§ **Selected passage**:

Today is a day with spaces. And today the spa is running specials and I have
signed up: a hot stone aromatherapy massage. This is how angels spend their afternoons. This is grace in a cubicle.
I have never been much of a chatter when getting a
message. I usually just vacate,
evaporate, slowing dial back the notches until I find an old after hours test
panel on the screen of my mind.
This is a rare thing. I
have always thought too much.
I remember when I was living in Denver reading an article in
the newspaper about the terrible time the Hmong refugees were having. Churches all over the area sponsored
families, built them small neat homes with sand colored wall-to-wall carpeting
that the Hmong covered with real sand and upon which they lay their pallets in
rows in the living rooms. Bedrooms
were clean swept and empty. Strangely, strong and apparently healthy young
Hmong men where going to sleep at night and dying quietly. No one could figure out the cause.

§ **Given instruction A**: In the spa-day passage, what treatment has the speaker signed up for?
§ **Given instruction B**: Quote the spa-day passage word for word, from "I have never" up to and including "of my mind.".

§ **Information given**:
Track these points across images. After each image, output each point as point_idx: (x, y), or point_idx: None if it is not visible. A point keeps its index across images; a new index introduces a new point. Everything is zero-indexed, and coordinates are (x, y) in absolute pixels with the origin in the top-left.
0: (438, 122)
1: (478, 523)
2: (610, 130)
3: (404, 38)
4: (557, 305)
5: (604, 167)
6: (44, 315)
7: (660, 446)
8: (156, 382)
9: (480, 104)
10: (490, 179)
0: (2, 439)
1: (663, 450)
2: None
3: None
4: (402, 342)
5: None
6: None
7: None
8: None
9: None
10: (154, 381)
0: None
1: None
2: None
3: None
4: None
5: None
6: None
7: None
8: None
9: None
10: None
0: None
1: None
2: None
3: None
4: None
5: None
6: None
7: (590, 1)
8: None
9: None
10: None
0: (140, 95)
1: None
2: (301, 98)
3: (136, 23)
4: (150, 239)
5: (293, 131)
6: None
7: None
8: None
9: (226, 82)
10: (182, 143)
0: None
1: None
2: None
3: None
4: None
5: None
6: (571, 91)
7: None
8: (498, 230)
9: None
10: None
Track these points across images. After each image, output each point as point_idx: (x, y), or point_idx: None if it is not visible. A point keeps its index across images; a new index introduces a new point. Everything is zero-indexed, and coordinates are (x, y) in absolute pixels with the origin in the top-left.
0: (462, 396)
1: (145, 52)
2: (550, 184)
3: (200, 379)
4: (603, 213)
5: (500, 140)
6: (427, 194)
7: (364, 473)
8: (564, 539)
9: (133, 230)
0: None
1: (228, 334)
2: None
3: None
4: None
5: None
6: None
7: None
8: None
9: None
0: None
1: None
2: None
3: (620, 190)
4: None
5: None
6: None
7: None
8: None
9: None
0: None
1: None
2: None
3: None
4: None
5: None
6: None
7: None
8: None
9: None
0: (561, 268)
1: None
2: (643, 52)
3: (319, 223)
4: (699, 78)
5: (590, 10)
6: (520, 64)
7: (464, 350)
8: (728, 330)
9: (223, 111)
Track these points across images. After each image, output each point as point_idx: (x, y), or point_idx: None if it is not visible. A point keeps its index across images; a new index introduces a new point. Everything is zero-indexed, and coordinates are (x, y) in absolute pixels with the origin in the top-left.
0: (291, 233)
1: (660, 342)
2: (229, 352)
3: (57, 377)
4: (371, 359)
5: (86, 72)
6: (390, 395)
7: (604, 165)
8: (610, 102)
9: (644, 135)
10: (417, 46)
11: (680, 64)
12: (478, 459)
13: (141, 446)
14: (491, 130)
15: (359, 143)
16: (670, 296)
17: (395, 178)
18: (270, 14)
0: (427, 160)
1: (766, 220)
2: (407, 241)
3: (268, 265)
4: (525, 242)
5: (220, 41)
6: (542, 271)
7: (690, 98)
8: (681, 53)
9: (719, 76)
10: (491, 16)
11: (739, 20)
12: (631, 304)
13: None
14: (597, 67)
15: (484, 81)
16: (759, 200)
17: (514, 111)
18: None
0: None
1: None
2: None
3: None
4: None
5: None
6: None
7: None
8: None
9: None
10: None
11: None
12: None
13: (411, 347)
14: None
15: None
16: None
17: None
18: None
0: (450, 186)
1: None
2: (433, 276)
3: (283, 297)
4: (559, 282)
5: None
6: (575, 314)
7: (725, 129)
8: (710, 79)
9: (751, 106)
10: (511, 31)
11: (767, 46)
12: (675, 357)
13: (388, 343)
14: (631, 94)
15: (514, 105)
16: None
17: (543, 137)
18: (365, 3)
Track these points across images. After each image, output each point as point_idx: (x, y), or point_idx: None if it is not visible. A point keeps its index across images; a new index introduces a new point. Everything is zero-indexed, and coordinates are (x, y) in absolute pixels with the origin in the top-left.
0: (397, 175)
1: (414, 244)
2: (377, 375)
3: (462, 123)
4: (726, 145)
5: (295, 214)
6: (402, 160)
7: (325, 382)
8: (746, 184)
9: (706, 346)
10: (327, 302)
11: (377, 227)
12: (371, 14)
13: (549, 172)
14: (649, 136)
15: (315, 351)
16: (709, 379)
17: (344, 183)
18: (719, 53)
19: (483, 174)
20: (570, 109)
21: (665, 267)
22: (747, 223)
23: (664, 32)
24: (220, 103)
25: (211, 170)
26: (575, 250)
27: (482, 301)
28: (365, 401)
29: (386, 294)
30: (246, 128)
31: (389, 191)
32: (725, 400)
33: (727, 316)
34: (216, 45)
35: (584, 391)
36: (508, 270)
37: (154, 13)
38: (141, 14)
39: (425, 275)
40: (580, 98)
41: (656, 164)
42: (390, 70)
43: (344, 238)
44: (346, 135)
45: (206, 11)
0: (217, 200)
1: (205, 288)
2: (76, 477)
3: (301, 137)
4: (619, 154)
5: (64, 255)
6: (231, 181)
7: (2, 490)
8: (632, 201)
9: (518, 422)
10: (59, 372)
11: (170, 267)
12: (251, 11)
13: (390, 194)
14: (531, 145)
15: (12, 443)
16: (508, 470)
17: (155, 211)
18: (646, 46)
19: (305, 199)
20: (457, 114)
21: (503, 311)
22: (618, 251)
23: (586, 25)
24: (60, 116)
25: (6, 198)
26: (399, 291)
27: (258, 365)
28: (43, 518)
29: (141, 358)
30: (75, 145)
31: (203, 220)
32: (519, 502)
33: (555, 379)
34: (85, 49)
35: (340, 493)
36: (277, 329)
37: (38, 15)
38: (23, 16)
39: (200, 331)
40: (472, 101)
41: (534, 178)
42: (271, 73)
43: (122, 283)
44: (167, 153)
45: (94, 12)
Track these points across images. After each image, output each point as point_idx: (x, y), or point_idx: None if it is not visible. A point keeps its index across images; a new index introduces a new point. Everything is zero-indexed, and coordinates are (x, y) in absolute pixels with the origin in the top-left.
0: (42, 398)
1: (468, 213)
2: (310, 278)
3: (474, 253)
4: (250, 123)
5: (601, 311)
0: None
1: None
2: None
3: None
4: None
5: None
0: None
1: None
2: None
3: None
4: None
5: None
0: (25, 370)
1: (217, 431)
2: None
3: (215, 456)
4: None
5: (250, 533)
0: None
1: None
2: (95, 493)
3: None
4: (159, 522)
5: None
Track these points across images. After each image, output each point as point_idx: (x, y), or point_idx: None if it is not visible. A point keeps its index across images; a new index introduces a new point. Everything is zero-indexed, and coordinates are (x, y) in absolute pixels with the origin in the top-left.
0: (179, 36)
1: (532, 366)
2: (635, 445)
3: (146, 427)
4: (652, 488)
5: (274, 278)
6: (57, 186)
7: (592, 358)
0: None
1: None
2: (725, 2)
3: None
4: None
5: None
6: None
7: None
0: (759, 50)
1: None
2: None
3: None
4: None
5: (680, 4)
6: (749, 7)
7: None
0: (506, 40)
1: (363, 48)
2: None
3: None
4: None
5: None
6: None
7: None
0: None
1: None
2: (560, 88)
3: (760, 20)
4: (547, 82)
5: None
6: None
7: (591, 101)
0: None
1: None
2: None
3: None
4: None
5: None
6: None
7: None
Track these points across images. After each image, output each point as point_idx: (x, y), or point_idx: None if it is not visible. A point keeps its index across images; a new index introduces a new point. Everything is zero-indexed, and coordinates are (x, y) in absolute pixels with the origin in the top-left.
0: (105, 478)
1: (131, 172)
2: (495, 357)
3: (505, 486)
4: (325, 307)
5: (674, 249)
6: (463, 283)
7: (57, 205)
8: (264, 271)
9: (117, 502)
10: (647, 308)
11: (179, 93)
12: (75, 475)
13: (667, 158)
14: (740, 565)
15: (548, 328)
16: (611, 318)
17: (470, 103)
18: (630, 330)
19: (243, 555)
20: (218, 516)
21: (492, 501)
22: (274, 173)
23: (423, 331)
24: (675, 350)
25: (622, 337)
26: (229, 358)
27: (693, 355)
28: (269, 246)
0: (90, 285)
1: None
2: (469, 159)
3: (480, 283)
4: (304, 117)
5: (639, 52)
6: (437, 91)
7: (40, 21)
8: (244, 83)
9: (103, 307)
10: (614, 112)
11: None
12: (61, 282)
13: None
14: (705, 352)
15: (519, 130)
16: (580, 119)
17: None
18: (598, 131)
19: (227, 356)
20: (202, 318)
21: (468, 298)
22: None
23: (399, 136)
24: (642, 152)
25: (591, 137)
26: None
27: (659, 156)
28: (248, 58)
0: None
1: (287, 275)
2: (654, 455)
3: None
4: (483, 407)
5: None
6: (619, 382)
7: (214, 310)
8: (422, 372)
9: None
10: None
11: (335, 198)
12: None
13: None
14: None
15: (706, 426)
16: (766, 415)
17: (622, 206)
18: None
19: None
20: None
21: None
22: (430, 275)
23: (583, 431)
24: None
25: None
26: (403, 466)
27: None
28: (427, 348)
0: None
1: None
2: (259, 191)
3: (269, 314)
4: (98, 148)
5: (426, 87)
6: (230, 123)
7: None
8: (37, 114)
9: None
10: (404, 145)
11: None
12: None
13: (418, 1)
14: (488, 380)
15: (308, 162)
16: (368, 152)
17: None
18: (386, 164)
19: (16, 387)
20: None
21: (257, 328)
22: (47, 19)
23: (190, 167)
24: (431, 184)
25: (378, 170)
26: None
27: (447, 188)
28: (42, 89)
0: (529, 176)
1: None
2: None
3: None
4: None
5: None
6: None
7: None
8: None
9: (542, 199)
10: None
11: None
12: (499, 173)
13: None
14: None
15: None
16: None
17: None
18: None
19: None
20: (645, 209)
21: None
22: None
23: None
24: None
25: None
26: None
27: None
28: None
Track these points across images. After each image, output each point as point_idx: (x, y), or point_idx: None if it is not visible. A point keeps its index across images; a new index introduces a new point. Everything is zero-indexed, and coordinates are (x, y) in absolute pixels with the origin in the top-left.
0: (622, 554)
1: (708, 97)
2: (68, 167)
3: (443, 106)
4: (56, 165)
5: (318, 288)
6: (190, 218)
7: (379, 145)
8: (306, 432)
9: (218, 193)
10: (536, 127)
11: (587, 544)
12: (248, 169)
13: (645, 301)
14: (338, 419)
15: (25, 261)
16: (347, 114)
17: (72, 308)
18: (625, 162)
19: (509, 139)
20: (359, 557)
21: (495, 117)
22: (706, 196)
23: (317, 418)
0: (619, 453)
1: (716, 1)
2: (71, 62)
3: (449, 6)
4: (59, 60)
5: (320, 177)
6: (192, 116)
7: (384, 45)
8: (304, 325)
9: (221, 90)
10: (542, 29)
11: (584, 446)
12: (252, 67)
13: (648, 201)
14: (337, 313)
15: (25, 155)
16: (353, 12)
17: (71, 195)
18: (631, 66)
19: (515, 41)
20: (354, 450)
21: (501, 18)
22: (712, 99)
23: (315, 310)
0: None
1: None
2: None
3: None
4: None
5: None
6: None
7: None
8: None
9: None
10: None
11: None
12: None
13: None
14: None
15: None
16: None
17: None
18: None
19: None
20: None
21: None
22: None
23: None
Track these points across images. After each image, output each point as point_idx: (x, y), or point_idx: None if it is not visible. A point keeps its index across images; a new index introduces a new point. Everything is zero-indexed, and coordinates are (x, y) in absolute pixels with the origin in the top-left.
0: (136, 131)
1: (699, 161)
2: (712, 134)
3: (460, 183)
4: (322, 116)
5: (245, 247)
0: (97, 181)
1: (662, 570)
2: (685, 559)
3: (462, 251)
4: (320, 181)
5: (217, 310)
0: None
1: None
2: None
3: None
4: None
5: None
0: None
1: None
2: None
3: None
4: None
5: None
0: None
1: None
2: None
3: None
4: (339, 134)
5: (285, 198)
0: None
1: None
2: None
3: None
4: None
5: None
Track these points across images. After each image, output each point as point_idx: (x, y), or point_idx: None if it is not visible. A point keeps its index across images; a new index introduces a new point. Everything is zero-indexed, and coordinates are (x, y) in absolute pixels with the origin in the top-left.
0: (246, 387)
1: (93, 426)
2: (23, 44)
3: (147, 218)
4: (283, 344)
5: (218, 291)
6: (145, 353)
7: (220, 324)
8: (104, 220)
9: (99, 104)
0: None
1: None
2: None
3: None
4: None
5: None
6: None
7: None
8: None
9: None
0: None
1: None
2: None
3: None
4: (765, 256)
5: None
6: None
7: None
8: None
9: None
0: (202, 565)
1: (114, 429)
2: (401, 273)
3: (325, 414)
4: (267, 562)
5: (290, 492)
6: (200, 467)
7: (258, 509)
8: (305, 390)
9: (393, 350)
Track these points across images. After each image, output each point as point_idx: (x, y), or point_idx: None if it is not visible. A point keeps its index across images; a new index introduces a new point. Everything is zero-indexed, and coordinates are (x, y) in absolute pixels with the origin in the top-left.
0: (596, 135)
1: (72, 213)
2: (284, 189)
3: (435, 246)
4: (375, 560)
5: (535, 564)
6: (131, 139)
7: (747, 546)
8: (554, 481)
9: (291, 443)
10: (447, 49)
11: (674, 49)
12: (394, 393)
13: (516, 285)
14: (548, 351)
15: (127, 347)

§ **Worked answer A**: A hot stone aromatherapy massage.

§ **Worked answer B**:
I have never been much of a chatter when getting a
message. I usually just vacate,
evaporate, slowing dial back the notches until I find an old after hours test
panel on the screen of my mind.